In vitro growth response to bacterial wilt pathogen of banana (var. lakatan, Musa acuminata Colla) plantlets regenerated from ethyl methanesulfonate-treated shoot explants
DOI:
https://doi.org/10.32945/atr4122.2019Keywords:
in vitro growth of banana, Ethyl methanesulfonate, Bacterial wilt screening, Ralstonia solanacearumAbstract
Bacterial wilt caused by Ralstonia solanacearum leads to death of infected suckers and reduces the yield of commercially important banana varieties like Lakatan. Among the many varieties of banana, no germplasm with bacterial wilt resistance has been identified yet (Tripathi et al 2004).
Mutation induction in plants to develop disease resistance genes using physical or chemical mutagens has been used as alternative to harmful pesticides.

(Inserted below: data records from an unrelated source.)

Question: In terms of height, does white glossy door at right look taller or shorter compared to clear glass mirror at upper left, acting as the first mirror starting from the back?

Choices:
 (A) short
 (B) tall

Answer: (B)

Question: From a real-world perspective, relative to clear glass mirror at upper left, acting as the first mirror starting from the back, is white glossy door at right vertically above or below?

To induce mutation for the possible development of resistance to bacterial wilt, shoot tips of Stage 2 in vitro-grown Lakatan plantlets were exposed to 0.1% and 0.2% ethyl methanesulfonate (EMS) for 12 and 24h. Treated and untreated explants were cultured in-vitro to regenerate plantlets.
Shoots emerged two days after in vitro inoculation of explants treated with – 0.1% EMS for 12h. Significantly longer shoots also developed from the cultures compared to the untreated explants. The other explants exposed to other treatments had shoot emergence one to three days later. Falcate, curled, irregularly-shaped, and yellowish leaves and pseudostems also developed in EMS-treated cultures.

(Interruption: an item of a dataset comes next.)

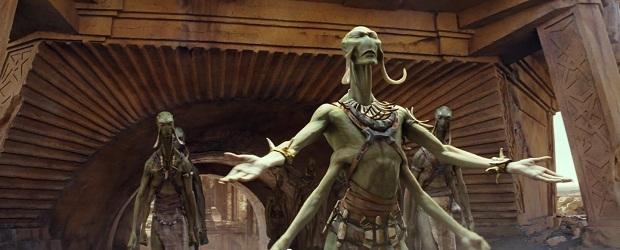
I want to click on window, so click(557, 138).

Untreated plantlets exhibited at least one bacterial wilt symptom such as leaf spots, necrosis at pseudostem base, and death six days from the introduction of Ralstonia solanacearum in vitro. Plantlets from explants exposed to 0.1% EMS for 12h did not exhibit disease symptoms even after ten days of exposure to the pathogen and had 100% survival. Seventy one percent of plantlets from explants exposed to 0.1% EMS for 24h and 55% from explants treated with 0.2% EMS for 24h also survived without infection. The surviving plantlets need to be studied further for their ex vitro responses to the pathogen and determine possible genetic changes due to the chemical mutagen treatment.